Data records —
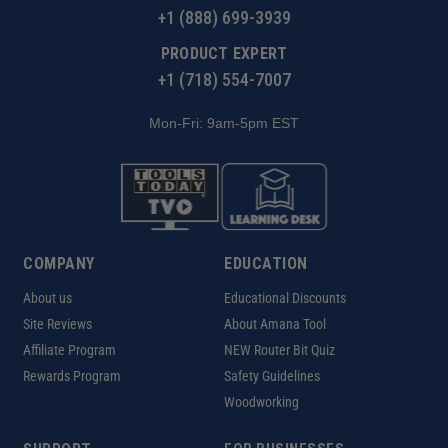
+1 (888) 699-3939
PRODUCT EXPERT
+1 (718) 554-7007
Mon-Fri: 9am-5pm EST
COMPANY
EDUCATION
About us
Educational Discounts
Site Reviews
About Amana Tool
Affiliate Program
NEW Router Bit Quiz
Rewards Program
Safety Guidelines
Woodworking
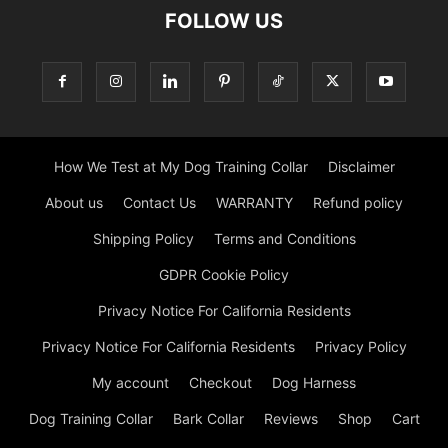
FOLLOW US
How We Test at My Dog Training Collar
Disclaimer
About us
Contact Us
WARRANTY
Refund policy
Shipping Policy
Terms and Conditions
GDPR Cookie Policy
Privacy Notice For California Residents
Privacy Notice For California Residents
Privacy Policy
My account
Checkout
Dog Harness
Dog Training Collar
Bark Collar
Reviews
Shop
Cart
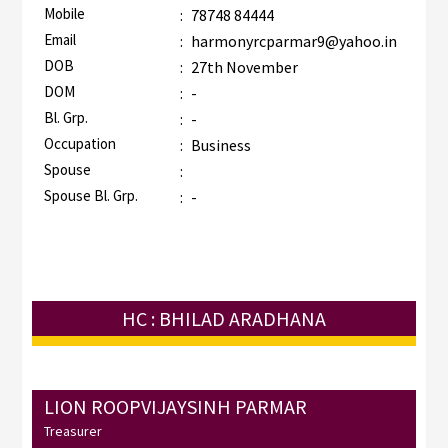
Mobile
:
78748 84444
Email
:
harmonyrcparmar9@yahoo.in
DOB
:
27th November
DOM
:
-
Bl. Grp.
:
-
Occupation
:
Business
Spouse
:
Spouse Bl. Grp.
:
-
HC : BHILAD ARADHANA
LION ROOPVIJAYSINH PARMAR
Treasurer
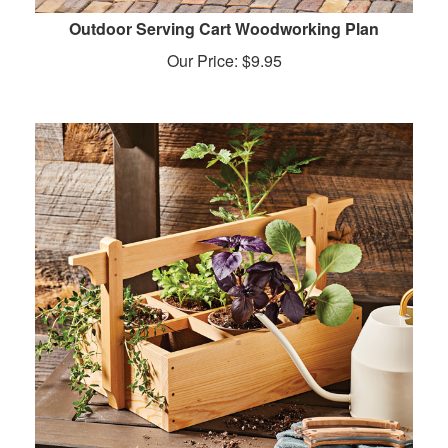
Outdoor Serving Cart Woodworking Plan
Our Price:
$
9.95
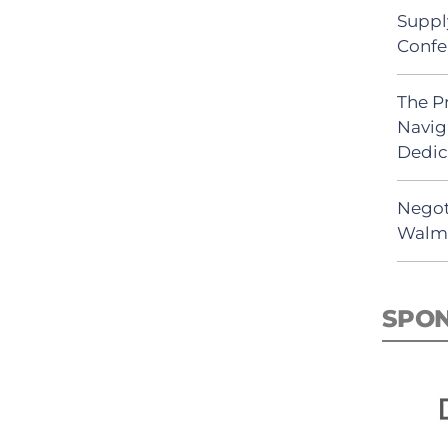
Suppl
Confe
The P
Navig
Dedic
Negot
Walma
SPO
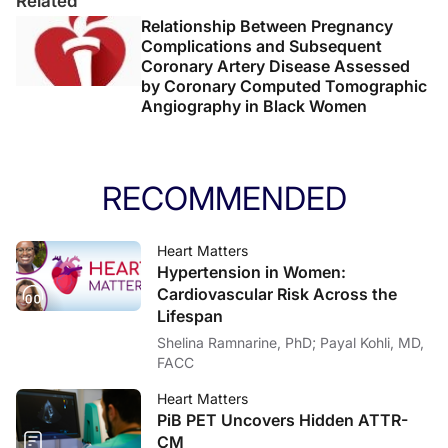
Related
Relationship Between Pregnancy
Complications and Subsequent
Coronary Artery Disease Assessed
by Coronary Computed Tomographic
Angiography in Black Women
RECOMMENDED
Heart Matters
Hypertension in Women:
Cardiovascular Risk Across the
Lifespan
Shelina Ramnarine, PhD; Payal Kohli, MD,
FACC
Heart Matters
PiB PET Uncovers Hidden ATTR-
CM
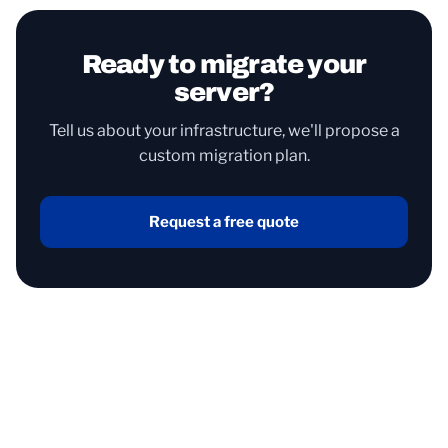
Ready to migrate your
server?
Tell us about your infrastructure, we'll propose a
custom migration plan.
Request a free quote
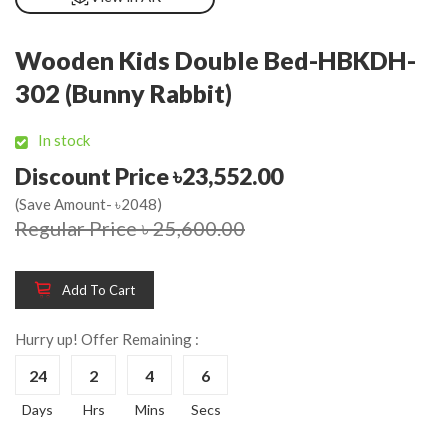
Wooden Kids Double Bed-HBKDH-
302 (Bunny Rabbit)
In stock
Discount Price ৳23,552.00
(Save Amount- ৳2048)
Regular Price ৳ 25,600.00
Add To Cart
Hurry up! Offer Remaining :
24
2
4
6
Days
Hrs
Mins
Secs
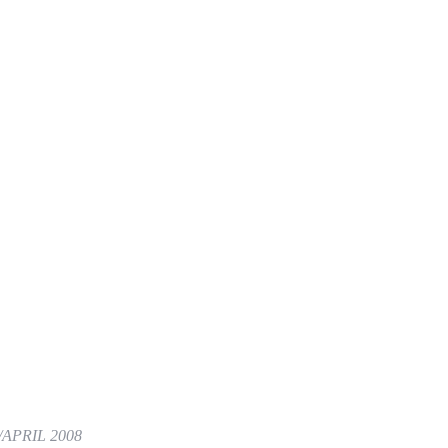
APRIL 2008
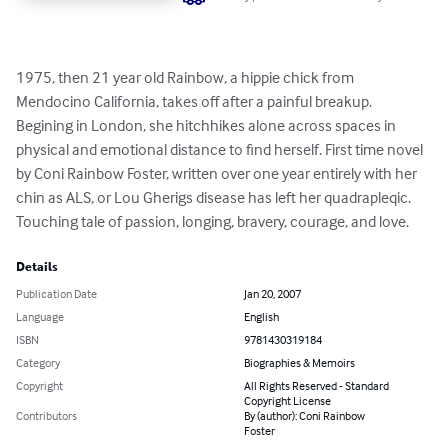
1975, then 21 year old Rainbow, a hippie chick from 
Mendocino California, takes off after a painful breakup. 
Begining in London, she hitchhikes alone across spaces in 
physical and emotional distance to find herself. First time novel 
by Coni Rainbow Foster, written over one year entirely with her 
chin as ALS, or Lou Gherigs disease has left her quadrapleqic. 
Touching tale of passion, longing, bravery, courage, and love.
Details
Publication Date
Jan 20, 2007
Language
English
ISBN
9781430319184
Category
Biographies & Memoirs
Copyright
All Rights Reserved - Standard
Copyright License
Contributors
By (author): Coni Rainbow
Foster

What you are asked to do — What belongs in the answer is each line above from the line with "Complications and Subsequent" to the line with "Copyright License", inclusive, reproduced exactly and free of pictures.

Exercise result —
Complications and Subsequent
Coronary Artery Disease Assessed
by Coronary Computed Tomographic
Angiography in Black Women
RECOMMENDED
Heart Matters
Hypertension in Women:
Cardiovascular Risk Across the
Lifespan
Shelina Ramnarine, PhD; Payal Kohli, MD,
FACC
Heart Matters
PiB PET Uncovers Hidden ATTR-
CM
Ready to migrate your
server?
Tell us about your infrastructure, we'll propose a
custom migration plan.
Request a free quote
Wooden Kids Double Bed-HBKDH-
302 (Bunny Rabbit)
In stock
Discount Price ৳23,552.00
(Save Amount- ৳2048)
Regular Price ৳ 25,600.00
Add To Cart
Hurry up! Offer Remaining :
24
2
4
6
Days
Hrs
Mins
Secs
APRIL 2008
1975, then 21 year old Rainbow, a hippie chick from 
Mendocino California, takes off after a painful breakup. 
Begining in London, she hitchhikes alone across spaces in 
physical and emotional distance to find herself. First time novel 
by Coni Rainbow Foster, written over one year entirely with her 
chin as ALS, or Lou Gherigs disease has left her quadrapleqic. 
Touching tale of passion, longing, bravery, courage, and love.
Details
Publication Date
Jan 20, 2007
Language
English
ISBN
9781430319184
Category
Biographies & Memoirs
Copyright
All Rights Reserved - Standard
Copyright License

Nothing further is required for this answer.